**WHAT IS BEING ASKED:** Count the rows below that contain the string "catalogue", matching case exactly, and give only the number.
▬▬▬▬▬▬▬▬▬▬
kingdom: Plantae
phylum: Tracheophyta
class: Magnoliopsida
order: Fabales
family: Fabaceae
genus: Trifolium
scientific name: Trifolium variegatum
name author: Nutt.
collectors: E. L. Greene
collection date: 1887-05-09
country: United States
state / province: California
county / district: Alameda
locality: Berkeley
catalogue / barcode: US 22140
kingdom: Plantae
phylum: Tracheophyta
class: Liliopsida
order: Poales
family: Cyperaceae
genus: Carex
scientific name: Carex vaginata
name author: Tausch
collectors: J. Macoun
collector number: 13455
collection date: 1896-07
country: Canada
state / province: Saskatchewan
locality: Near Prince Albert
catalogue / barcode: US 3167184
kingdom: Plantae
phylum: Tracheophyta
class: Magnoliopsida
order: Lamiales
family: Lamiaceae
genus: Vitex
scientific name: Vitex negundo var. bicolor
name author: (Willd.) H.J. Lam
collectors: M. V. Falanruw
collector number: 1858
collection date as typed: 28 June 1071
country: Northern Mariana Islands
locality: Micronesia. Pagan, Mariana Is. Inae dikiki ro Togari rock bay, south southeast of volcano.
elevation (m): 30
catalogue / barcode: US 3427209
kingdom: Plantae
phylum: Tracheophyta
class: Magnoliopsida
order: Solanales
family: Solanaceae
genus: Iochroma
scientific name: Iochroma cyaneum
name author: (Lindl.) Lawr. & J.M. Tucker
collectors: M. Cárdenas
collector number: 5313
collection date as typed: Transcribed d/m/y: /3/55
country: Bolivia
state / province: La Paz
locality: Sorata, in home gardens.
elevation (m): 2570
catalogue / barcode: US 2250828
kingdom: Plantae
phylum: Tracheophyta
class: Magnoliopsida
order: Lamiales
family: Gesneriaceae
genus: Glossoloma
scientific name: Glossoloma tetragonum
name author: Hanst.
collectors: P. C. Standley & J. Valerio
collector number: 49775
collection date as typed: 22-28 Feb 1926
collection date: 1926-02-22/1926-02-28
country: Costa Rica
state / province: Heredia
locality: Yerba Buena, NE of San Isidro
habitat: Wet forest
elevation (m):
▬▬▬▬▬▬▬▬▬▬
**TASK SOLUTION:** 4